D Walmsley et al. Diabetologia. 1989 Oct.

Abstract

The hyperaemic response to standard needle injury within dorsal foot skin was investigated in normal and Type 1 (insulin-dependent) diabetic subjects using laser Doppler flowmetry. The normal response was maximal within 15 min, localised, prolonged and biphasic.
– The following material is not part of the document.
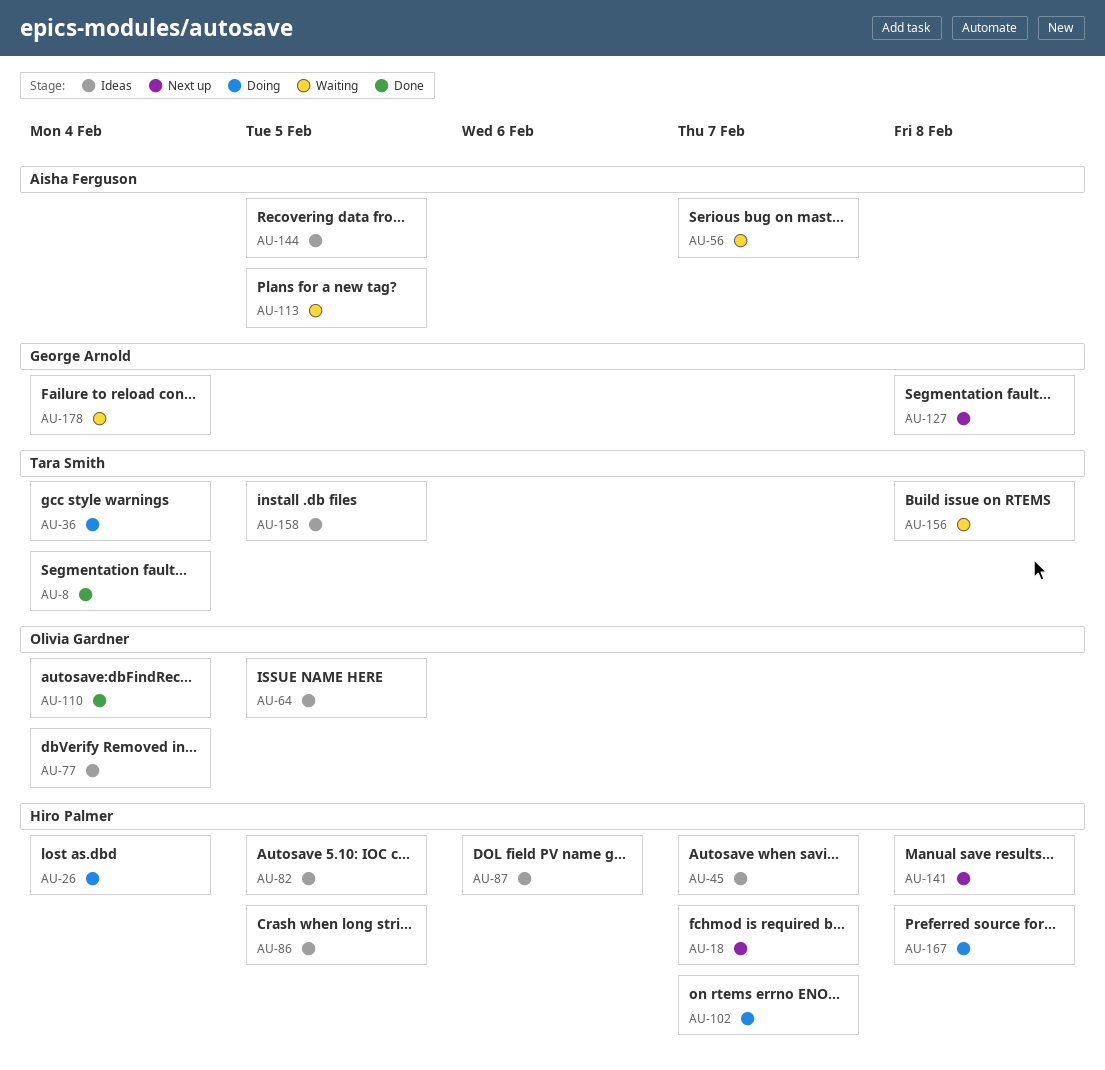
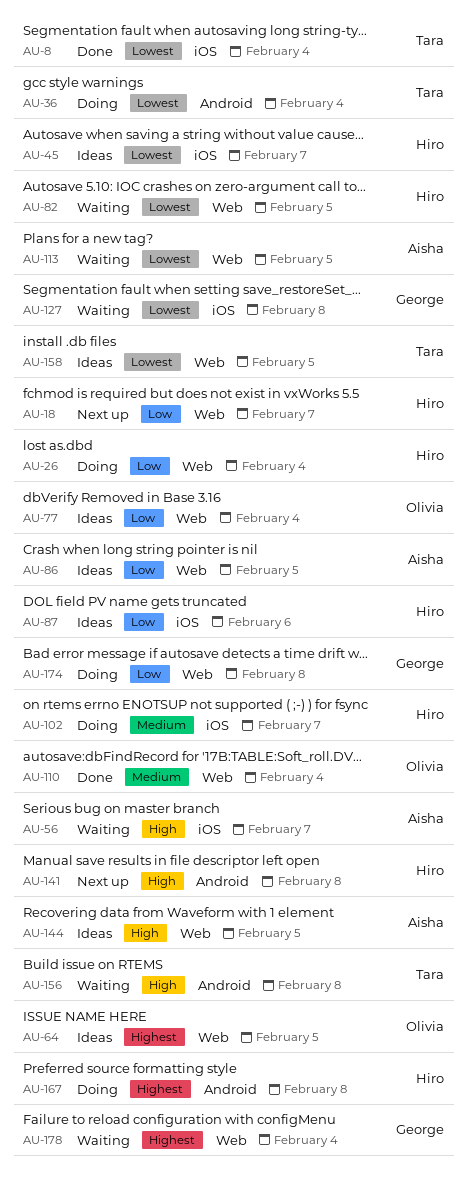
AU-82, status: Ideas -> Waiting
AU-86, owner: Hiro Palmer -> Aisha Ferguson
AU-127, status: Next up -> Waiting
AU-174: none -> present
In 20 normal subjects and three groups of long-duration Type 1 diabetic patients (20 without complications; 20 with laser-treated retinopathy; 15 with neuropathy and retinopathy), the median (interquartile range) peak hyperaemic responses were 1.766 (1.220-1.970), 1.485 (1.342-1.672), 0.997 (0.705-1.203) and 1.030 (0.718-1.369) arbitrary units, respectively. Compared to normal and uncomplicated diabetic groups, peak flow was significantly reduced in the retinopathic (p less than 0.0001) and neuropathic (p = 0.001 and 0.007, respectively) groups. There was no significant difference between the normal and uncomplicated diabetic groups, nor between the retinopathic and neuropathic groups. There was no association of the hyperaemic response with blood sugar, HbA1c, or duration of diabetes. Diabetic patients who have microvascular complications, with or without neuropathy, have an associated impairment of microvascular response to mechanical injury which might predispose to infection and poor wound healing.